I tend to be pretty good about preparing for the near future — doublechecking itineraries, preparing notes for client calls, things like that. In the grand scheme of things, those are pretty easy to do.
On the other side of things, you have the prep that Taylor Swift had to put into her shows and it blew my mind. I had been curious how she was able to do three-and-a-half-hour shows back-to-back-to-back every weekend for months on end, with no complaints of “she didn’t really have it together tonight.”
The answer is simple: she prepared like a beast.
From an interview she recently had with Time:
Her training regimen included running on the treadmill every day while singing the entire Eras setlist aloud—”Fast for fast songs, and a jog or a fast walk for slow songs”—following a specialized strength, conditioning, and weights program at her gym, Dogpound, and doing three months of dance lessons.
That description can be a bit misleading if you don’t dig into it. The first part (“running on the treadmill”) is more than 99% of humans could handle.
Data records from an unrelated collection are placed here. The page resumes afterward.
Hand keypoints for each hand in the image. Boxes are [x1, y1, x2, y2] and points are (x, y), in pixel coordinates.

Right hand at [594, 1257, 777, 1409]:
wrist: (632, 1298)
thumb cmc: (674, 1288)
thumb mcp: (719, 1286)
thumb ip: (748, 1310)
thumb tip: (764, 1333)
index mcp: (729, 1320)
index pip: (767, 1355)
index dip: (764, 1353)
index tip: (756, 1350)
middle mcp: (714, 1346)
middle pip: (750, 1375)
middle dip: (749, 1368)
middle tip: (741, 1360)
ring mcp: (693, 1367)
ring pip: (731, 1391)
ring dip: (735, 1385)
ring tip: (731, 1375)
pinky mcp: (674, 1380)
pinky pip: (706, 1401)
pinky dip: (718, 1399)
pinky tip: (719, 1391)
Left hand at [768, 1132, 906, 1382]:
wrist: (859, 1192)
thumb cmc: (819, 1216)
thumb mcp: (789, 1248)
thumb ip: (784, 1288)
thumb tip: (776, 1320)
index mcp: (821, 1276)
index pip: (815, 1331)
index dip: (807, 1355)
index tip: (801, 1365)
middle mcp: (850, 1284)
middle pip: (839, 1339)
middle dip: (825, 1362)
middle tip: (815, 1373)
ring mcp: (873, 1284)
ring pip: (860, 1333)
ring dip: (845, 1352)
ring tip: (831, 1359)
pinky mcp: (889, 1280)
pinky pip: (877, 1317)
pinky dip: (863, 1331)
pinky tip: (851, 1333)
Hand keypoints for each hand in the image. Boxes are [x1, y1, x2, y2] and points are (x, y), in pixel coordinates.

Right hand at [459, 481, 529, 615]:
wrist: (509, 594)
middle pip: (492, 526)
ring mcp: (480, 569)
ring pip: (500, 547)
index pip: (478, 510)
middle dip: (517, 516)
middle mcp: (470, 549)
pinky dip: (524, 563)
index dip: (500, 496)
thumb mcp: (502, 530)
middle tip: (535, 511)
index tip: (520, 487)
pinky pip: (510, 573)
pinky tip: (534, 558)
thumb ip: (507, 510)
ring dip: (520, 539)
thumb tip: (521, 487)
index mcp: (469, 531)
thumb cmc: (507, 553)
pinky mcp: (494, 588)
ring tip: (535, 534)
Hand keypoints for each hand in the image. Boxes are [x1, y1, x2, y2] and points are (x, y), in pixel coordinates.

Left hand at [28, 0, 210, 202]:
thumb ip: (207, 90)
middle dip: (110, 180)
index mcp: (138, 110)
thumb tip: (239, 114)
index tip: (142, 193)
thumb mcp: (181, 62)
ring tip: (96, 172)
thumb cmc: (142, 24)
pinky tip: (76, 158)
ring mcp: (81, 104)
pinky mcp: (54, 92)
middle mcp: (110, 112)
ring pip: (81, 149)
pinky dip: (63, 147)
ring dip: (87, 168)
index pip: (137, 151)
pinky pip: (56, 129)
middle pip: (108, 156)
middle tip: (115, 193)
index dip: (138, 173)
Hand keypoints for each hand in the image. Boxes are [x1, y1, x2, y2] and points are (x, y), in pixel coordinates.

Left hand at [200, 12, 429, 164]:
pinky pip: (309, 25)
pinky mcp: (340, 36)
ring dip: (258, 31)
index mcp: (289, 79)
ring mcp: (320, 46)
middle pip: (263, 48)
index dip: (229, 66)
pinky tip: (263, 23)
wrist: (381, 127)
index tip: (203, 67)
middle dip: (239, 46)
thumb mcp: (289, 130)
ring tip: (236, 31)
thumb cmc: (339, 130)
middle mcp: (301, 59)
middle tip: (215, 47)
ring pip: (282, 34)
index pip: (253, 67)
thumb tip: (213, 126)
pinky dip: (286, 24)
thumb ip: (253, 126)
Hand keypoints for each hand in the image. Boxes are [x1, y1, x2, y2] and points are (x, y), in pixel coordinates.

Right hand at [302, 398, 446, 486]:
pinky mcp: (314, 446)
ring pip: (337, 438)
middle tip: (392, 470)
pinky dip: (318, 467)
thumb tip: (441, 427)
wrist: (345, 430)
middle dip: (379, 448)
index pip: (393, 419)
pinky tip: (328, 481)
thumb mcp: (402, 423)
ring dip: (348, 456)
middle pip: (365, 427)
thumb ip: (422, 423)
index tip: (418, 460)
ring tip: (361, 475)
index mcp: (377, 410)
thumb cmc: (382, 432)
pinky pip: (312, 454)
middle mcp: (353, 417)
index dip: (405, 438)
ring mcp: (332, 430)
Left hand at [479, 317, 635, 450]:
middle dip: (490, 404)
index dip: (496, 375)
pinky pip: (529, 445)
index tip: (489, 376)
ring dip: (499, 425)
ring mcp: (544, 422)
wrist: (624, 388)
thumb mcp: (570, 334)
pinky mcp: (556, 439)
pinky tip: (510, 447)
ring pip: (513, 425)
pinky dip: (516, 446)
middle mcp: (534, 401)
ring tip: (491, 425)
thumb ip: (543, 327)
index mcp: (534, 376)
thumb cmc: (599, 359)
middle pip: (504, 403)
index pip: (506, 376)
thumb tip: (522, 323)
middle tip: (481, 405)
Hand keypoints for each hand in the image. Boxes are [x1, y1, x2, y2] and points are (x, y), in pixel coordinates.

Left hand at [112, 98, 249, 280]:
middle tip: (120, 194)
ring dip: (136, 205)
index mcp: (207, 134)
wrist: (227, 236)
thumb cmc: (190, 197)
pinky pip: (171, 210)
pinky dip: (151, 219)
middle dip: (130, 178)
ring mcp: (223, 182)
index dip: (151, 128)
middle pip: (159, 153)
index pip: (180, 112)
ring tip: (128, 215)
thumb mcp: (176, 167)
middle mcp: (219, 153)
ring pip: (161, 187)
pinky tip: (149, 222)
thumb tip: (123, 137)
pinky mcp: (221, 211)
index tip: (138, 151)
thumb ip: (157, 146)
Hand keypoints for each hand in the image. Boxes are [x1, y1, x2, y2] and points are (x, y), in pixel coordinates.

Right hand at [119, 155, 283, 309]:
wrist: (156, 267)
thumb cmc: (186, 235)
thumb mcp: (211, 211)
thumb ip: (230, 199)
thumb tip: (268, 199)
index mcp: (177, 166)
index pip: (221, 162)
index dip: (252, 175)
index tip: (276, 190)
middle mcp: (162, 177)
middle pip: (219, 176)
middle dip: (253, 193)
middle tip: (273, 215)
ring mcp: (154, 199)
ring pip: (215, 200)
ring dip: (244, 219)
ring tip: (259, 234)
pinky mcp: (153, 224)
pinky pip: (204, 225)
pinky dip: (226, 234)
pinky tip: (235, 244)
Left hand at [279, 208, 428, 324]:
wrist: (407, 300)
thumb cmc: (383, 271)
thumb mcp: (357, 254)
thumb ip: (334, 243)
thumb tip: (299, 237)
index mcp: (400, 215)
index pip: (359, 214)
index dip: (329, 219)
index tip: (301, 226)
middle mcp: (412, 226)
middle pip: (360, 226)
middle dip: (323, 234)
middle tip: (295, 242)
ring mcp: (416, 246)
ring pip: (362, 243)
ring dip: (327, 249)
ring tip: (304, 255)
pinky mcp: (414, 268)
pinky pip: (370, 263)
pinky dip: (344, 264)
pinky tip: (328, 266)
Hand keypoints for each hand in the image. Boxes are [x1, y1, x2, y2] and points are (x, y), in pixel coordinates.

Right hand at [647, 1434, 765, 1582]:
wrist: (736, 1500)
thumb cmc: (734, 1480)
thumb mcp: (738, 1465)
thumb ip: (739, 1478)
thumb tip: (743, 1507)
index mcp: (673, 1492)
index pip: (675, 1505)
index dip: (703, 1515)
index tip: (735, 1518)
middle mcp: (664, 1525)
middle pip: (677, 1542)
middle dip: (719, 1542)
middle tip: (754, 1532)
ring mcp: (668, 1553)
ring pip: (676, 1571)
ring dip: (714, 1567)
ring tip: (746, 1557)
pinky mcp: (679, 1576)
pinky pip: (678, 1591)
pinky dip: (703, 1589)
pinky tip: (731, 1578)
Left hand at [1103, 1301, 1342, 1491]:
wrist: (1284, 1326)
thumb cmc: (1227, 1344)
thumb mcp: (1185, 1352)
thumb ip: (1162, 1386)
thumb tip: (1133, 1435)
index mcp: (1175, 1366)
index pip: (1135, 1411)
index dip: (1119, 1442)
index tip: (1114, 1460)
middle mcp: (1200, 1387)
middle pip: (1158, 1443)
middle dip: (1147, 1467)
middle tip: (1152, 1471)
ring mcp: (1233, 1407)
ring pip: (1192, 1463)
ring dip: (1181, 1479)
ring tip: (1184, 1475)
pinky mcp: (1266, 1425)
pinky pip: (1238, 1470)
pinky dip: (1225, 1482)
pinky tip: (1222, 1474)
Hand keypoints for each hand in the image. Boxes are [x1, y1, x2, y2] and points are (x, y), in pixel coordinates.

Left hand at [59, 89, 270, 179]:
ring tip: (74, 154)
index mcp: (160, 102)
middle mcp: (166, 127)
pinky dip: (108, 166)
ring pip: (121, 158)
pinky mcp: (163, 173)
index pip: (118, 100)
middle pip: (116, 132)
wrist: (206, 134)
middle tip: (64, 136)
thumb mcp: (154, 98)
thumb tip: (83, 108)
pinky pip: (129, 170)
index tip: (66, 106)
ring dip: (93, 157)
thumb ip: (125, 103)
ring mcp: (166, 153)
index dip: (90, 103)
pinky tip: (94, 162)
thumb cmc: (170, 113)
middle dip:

She’d be on the treadmill for more than three hours every day, speeding up and slowing down, and singing every song as she went.
That alone would put her in rare air, but she also did other strength, conditioning and weight work. It’s stunning.
It goes back to something I shared last month, with Bobby Knight’s quote of “It is the will to prepare to win that is important.“
Many people wish to have the success that Taylor has had, and to able to sing to stadiums full of people. In fact, most of those people would give it everything they have if they were in that situation. She’s done that as well, as the shows were stunningly good, but it’s her will to prepare that made all the difference.
Those that can put in a ridiculous amount of work behind the scenes often end up as the ones that make it look easy when we see them perform.